| Text shown |
• • • • • • •

OpenCV and Ghost in the Shell

2020-01-27

By Tim Tepatti

Overview

The point of this project was to be able to take a live video feed and draw the Ghost in the Shell "Laughing Man" image over every detected face. It was done as a fun way to get more familiar with both Python and OpenCV.

For those of you who were stumbling around online looking for code to utilize, just like I was when I made this project: This project goes over how to draw an image over another image using OpenCV.

While doing the research for this project, I kept referring back to two main blog posts that carried me most of the way through this project. The first was Shantnu Tiwari's Face Recognition with Python, in Under 25 Lines of Code over on Real Python. It helped me get my feet wet with OpenCV and Python and gave me a great jumping-off point to get deeper into OpenCV. The second was the wonderful work of Noah Dietrich over at Sublime Robots - he wrote a great article called Adding Mustaches to Webcam Feed with OpenCV and Python. After struggling for hours on RGBA Alpha channels, masks, inverted masks, and all of the other intracacies of OpenCV and image manipulation, it was Noah's post that carried me to the finish line.

Current Progress

Currently, it can detect faces in still images (provided via command line argument) and draw the laughing man over them. Success!

Below, you can see a side-by-side of the test image and the final product.

Side-by-side comparison of test image and final product.

Code

First things first - if you want to view everything about this project, you can find the repository here on my GitHub.

That being said, lets go over the current version of the code:

import cv2
import sys

# --------------- Image Paths ---------------
# Get user supplied image
faceImagePath = sys.argv[1]

# The Ghost in the Shell image
gitsImagePath = "laughing_man_transparent.png"

# Our cascade
cascPath = "haarcascade_frontalface_default.xml"

# --------------- Loading Cascade/Images ---------------

# Create the haar cascade
faceCascade = cv2.CascadeClassifier(cascPath)

# Read the image of faces
faceImage = cv2.imread(faceImagePath)

# Load unchanged so it keeps channel 4 (alpha)
gitsImage = cv2.imread(gitsImagePath, cv2.IMREAD_UNCHANGED)

# gitsAlpha = alpha channel of gitsImage (creating mask)
gitsAlpha = gitsImage[:,:,3]

# gitsAlpha_inv = inverted mask
gitsAlpha_inv = cv2.bitwise_not(gitsAlpha)

• • • • • • •

| Tasks to complete |
(A) In the OpenCV write-up, which flag is passed to cv2.imread so that the Laughing Man image keeps its alpha channel?
(B) Do these statements agree with the OpenCV write-up? (i) The project currently draws the Laughing Man over faces in a live video feed. (ii) Noah Dietrich wrote an article about adding mustaches to a webcam feed. (iii) The cascade file used is named "haarcascade_frontalface_default.xml". Answer yes or no for each, quoting the words that decide it.
(C) Could you carry the OpenCV write-up on from where it stops?
The lines aren't needed for anything here.

• • • • • • •

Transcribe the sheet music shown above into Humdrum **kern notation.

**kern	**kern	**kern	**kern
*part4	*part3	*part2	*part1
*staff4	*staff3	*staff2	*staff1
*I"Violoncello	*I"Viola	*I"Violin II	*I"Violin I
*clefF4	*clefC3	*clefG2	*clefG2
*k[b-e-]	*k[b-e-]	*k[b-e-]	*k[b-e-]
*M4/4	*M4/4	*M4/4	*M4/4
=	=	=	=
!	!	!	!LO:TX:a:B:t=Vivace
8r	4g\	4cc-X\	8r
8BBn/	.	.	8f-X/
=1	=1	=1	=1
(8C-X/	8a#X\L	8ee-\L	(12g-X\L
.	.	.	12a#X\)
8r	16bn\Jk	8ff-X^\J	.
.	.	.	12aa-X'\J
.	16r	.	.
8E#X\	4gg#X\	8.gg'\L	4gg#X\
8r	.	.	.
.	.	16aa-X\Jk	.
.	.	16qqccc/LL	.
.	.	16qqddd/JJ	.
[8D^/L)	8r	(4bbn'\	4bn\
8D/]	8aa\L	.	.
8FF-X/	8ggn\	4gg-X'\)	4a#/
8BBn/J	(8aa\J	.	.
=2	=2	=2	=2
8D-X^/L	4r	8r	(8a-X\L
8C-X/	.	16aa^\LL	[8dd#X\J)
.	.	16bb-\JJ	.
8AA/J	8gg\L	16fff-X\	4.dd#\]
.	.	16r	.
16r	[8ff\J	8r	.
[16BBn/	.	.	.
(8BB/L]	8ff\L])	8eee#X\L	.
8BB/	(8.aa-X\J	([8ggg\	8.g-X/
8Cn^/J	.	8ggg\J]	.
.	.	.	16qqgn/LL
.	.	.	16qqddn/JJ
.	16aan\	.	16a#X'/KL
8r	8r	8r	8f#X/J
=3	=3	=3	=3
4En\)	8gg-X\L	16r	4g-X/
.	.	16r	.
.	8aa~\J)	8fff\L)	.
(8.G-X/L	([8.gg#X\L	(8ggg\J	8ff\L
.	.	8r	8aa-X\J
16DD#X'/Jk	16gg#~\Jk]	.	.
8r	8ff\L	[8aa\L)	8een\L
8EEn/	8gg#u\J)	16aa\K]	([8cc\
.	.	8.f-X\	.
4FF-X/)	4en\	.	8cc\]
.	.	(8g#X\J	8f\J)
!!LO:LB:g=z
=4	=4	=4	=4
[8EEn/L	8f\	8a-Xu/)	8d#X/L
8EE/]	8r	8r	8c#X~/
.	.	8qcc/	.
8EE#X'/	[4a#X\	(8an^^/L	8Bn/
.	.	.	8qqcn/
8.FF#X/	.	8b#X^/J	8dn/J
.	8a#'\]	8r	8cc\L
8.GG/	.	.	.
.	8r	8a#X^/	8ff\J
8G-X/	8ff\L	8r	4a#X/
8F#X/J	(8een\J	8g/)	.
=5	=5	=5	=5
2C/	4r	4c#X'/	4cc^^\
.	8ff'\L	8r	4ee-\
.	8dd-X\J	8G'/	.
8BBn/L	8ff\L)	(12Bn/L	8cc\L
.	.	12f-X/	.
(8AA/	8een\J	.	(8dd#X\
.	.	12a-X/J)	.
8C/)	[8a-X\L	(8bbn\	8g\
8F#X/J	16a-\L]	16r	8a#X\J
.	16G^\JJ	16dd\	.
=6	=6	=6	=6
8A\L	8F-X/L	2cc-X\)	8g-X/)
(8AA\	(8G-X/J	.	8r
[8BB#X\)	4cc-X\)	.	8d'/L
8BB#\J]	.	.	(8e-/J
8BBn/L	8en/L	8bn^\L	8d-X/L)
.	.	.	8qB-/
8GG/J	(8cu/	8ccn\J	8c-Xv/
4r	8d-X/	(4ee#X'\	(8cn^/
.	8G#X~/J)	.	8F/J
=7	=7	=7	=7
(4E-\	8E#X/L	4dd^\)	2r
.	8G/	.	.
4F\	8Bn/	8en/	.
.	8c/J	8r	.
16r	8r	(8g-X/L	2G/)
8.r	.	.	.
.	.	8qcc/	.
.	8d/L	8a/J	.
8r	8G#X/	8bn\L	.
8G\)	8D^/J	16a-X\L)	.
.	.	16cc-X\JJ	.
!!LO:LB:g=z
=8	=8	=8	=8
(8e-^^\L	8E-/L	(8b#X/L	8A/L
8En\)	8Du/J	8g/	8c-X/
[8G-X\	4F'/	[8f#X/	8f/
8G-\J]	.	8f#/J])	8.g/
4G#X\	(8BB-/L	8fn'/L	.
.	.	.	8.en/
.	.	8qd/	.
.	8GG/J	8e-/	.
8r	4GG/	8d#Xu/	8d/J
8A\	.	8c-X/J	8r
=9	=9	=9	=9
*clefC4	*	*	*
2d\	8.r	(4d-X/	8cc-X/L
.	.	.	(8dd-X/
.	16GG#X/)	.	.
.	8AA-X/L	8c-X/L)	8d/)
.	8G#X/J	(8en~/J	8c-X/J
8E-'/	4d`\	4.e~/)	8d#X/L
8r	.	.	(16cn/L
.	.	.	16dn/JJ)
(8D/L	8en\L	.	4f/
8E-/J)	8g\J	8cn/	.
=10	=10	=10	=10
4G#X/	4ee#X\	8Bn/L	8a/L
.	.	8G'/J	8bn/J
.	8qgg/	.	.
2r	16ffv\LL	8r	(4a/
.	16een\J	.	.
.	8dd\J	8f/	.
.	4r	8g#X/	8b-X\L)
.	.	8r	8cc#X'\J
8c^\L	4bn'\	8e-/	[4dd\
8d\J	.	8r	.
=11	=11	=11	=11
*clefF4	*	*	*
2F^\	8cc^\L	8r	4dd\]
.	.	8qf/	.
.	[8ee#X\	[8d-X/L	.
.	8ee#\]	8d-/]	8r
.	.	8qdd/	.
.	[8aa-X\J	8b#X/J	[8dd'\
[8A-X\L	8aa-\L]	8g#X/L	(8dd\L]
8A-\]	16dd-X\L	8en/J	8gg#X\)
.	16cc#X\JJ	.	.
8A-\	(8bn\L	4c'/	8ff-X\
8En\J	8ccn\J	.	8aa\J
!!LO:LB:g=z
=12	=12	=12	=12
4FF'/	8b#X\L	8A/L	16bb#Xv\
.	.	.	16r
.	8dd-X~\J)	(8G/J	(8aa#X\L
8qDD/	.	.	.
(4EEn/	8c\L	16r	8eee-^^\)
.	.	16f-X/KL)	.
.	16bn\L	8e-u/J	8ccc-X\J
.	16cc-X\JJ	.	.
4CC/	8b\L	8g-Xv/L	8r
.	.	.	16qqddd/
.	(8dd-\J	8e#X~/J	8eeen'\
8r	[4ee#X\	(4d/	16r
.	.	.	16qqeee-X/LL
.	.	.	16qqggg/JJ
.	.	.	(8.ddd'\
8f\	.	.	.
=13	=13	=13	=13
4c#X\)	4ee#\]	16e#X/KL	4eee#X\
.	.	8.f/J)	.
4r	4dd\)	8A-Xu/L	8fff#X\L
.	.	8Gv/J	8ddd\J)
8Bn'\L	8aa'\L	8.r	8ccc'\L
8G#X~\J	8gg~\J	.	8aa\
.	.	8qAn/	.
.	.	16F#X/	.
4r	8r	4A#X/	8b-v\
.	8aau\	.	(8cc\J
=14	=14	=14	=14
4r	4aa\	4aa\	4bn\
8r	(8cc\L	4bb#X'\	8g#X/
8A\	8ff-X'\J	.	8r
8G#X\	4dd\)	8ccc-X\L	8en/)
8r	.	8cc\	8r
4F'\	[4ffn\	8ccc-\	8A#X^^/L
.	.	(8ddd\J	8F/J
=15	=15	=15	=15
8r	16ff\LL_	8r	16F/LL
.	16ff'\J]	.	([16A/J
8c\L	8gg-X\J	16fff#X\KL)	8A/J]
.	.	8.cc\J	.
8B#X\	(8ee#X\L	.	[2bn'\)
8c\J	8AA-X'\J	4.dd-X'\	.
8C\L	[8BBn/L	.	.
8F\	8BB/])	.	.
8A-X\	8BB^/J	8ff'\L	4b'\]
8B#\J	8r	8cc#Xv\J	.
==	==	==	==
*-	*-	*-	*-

• • • • • • •

| Answers to the exercise |
(A) cv2.IMREAD_UNCHANGED

(B)
(i) No: "Currently, it can detect faces in still images (provided via command line argument)"
(ii) Yes: "he wrote a great article called Adding Mustaches to Webcam Feed with OpenCV and Python"
(iii) Yes: "cascPath = "haarcascade_frontalface_default.xml""

(C)
# Convert gits image to RGB (no Alpha)
gitsRGB = gitsImage[:,:,0:3]

# --------------- Face Detection ---------------

# Gray channel of background image for cascade
gray = cv2.cvtColor(faceImage, cv2.COLOR_BGR2GRAY)

# Detect faces in the image
faces = faceCascade.detectMultiScale(
    gray,
    scaleFactor=1.1,
    minNeighbors=5,
    minSize=(30, 30),
    flags = cv2.CASCADE_SCALE_IMAGE
)

print("Found {0} faces!".format(len(faces)))

print(faces)

# --------------- Loop through faces ---------------

for (x, y, w, h) in faces:
    # Make x, y around 30% different from where they were (to deal with the bigger gits image)
    x = int(x - (w * 0.3))
    y = int(y - (h * 0.3))

    # Just in case we go out of bounds!
    if x < 0: x = 0
    if y < 0: y = 0


    # Grow the gits image by 50%
    w = int(w + (w * 0.5))
    h = int(h + (h * 0.5))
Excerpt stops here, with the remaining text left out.